臨床の質問37:眼瞼痙攣において心理学的、精神医学的関連は有りますか
回答:眼瞼けいれんは精神疾患ではなく、大脳基底核異常に基づく成人発症の局所ジストニアである”(1A=強く推奨し、効果に強く確信が持てる)。
一方で、うつ、強迫性障害。不安障害などの合併が高率に報告され、睡眠障害を含む、多くの精神症状が生涯にわたって関与しうる(1B=弱く推奨し、効果に中等度の確信が持てる)、また精神心理要因で生じた眼瞼けいれんも、分類上存在し症例報告も存在する。しかし、これらは他の局所ジストニアにも見られ、眼けいれんに特異的なものではなく、身体的不調に対する二次的な反応とする考えが一般的である。(CQ24眼瞼けいれんにおいて精神症状のかかわりは有りますか)も参照:(清澤注:今後この項目も紹介予定とします)
回答:眼験けいれんでみられる症状は複雑で、眼瞼を中心とした運動系障害以外に、差明・眼痛などの感覚系の異常、精神医学的な異常、睡眠障害などが現れる。Wenzelらの報告では31例中、71%に精神医学的な異常がみられ、中でも鬱(うつ)、気分変調症、強迫神経症などの合併が多いとされている。Wakakurasらの報告でも、本態性眼瞼けいれんの40.1%,薬剤性眼験けいれんの61.4%に気分障害の合併が報告されている。しかし、うつなどの精神医学的異常は、他の局所ジストニアでも健常人に比べ、高率に認められることから、一般的にはジストニアに由来する身体的不調の二次的な反応と考えられている。実際に、ボトックス治療による眼験けいれんの軽快とともに、健康関連QOLとうつ症状は有意に改善されると報告されている。
しかしながら、眼験けいれんでは片側顔面痙攣に比べて、うつや不安症状の合併が多く、眼瞼けいれんの発症に強いストレスが契機となることが多いことと考えあわせ、生来の精神医学的特徴が発症に関与している側面も否定できない。さらにHwangによる系統的レビューでは、眼験けいれんおよび頸部ジストニアを有する患者の40~70%に睡眠障害が認められSunらも睡眠障害と眼験けいれんとの関連性を確認している。睡眠障害を改善しようとべンゾジアゼピンを服薬し、その一部では悪循環を形成する可能性もある。

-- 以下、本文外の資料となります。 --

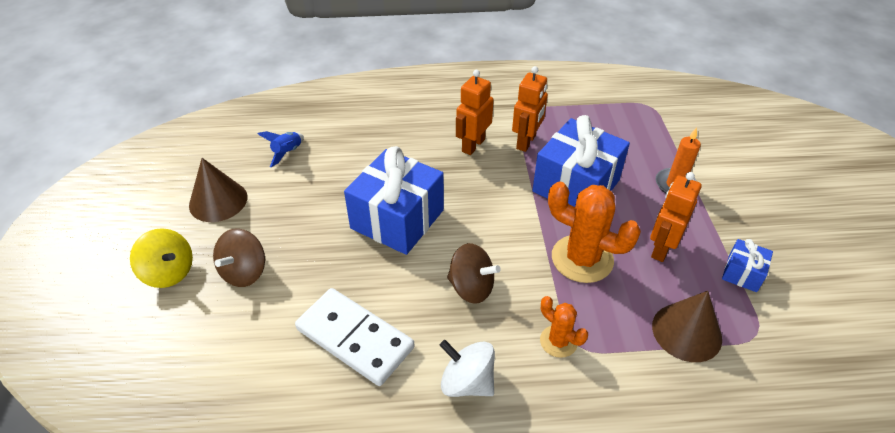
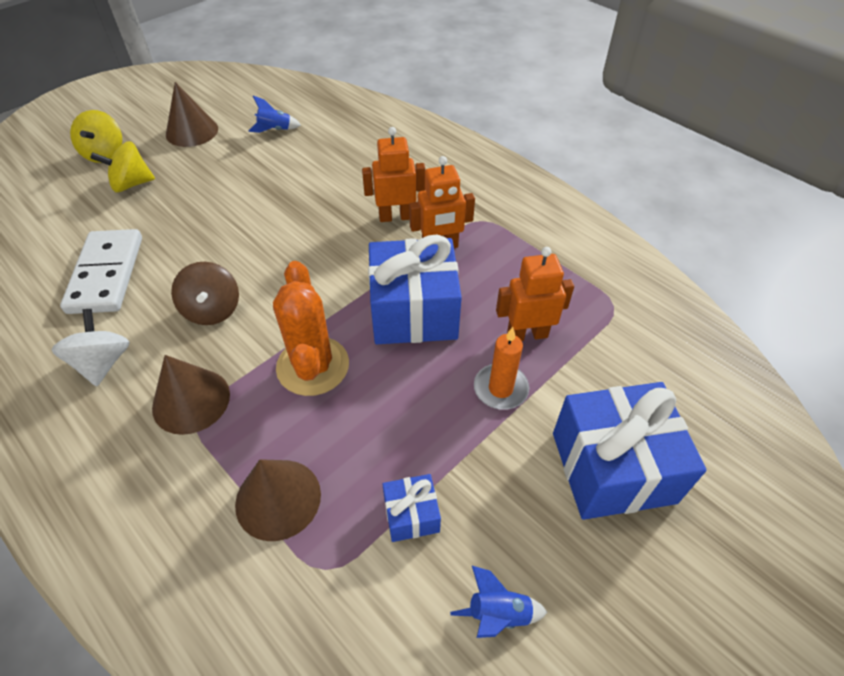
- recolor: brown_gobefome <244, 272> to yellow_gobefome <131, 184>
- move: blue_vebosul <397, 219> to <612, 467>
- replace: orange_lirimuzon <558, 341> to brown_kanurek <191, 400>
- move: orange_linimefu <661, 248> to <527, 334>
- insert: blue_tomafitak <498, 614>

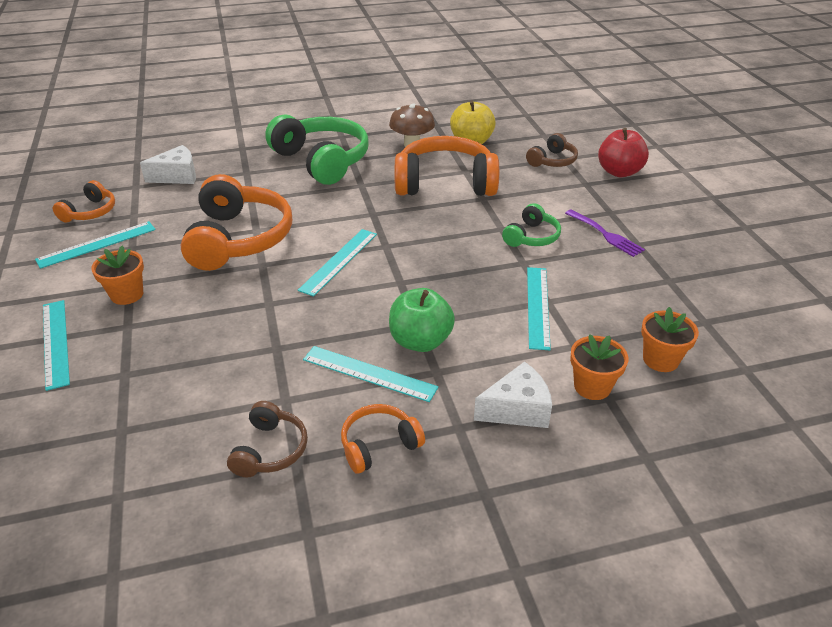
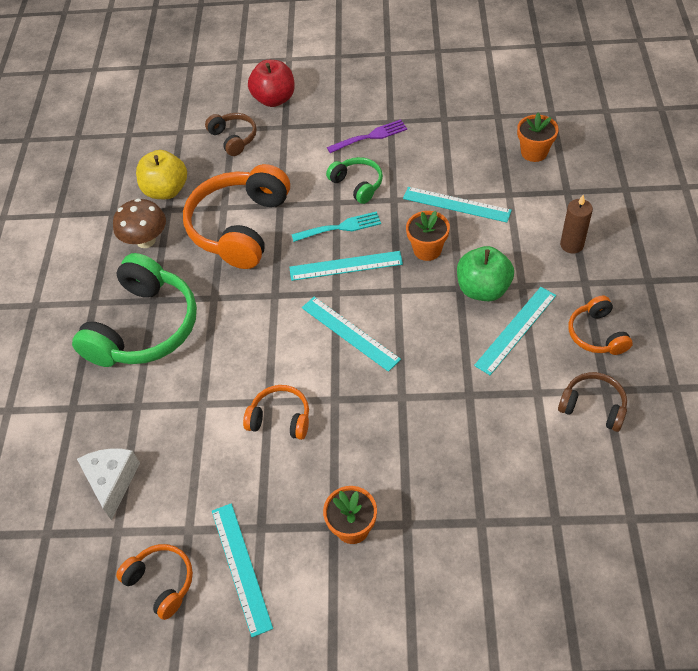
- move: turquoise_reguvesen <55, 343> to <346, 266>
- resize: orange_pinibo <238, 239> = <280, 418> x0.50
- rotate: green_pinibo <322, 161> = <144, 327> 135 degrees clockwise
- replace: white_mazisan <517, 409> to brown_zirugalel <571, 245>
- move: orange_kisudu <592, 386> to <427, 250>
- insert: turquoise_pizivilix <340, 227>

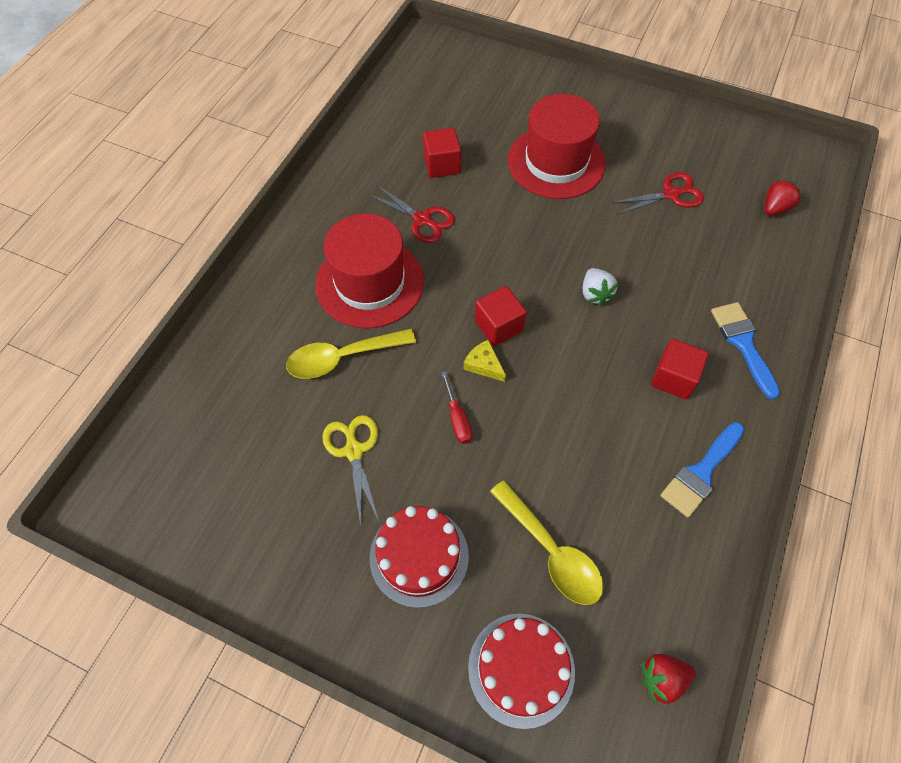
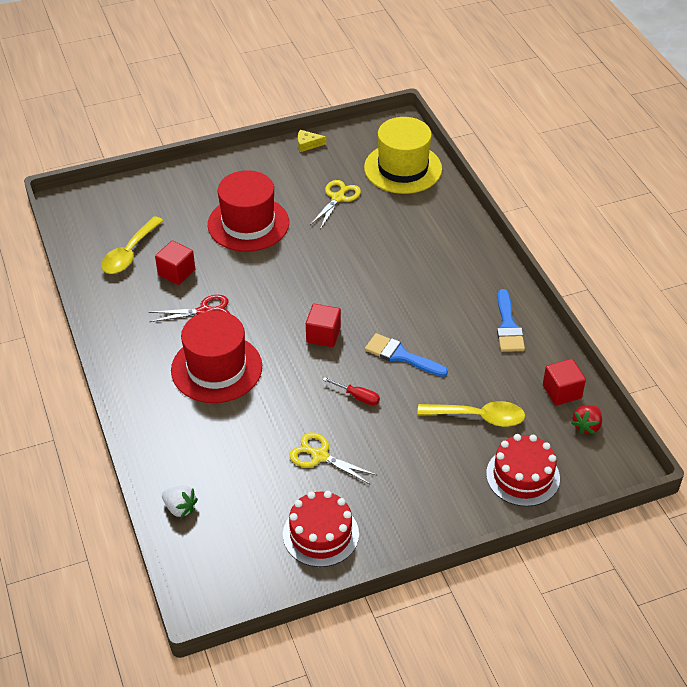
- move:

一方、強迫神経症の合併に関しては、反応性の精神医学的兆候の側面だけでなく、大脳基底核病変との関連も推測されている。大脳基底核の梗塞や出血後に強迫神経症の発症が報告され、また強迫神経症で基底核異常が機能画像で指摘されている。さらに、ジストニア(dystonia)との関連が知られているDYT1遺伝子とうつや強迫神経症の関連が指摘され、遺伝的素因を介している可能性も指摘されている。
清澤の追加コメント:眼瞼痙攣を訴えて来院する初診患者では、セスディーによるうつ症の評価を行うが、これが異常地を示す患者は多い。またボトックス投与後にはこの値が正常値に入る患者も多い。それゆえ、私もこのうつ症は、上記回答のように基本的には眼瞼痙攣に対する反応性の物であろうかと考えている。また、ボトックス投与に併せて必要に応じて抑肝散加陳皮半夏を処方し、本人の意思で内服を続ける患者もいる。さらに、基本的にベンゾジアゼピンの使用は眼瞼痙攣雄原因ともなるからその使用を避けるが、痙攣自体の抑制のためにリボトリールやアーテンの最小量処方を必要とする患者も存在する。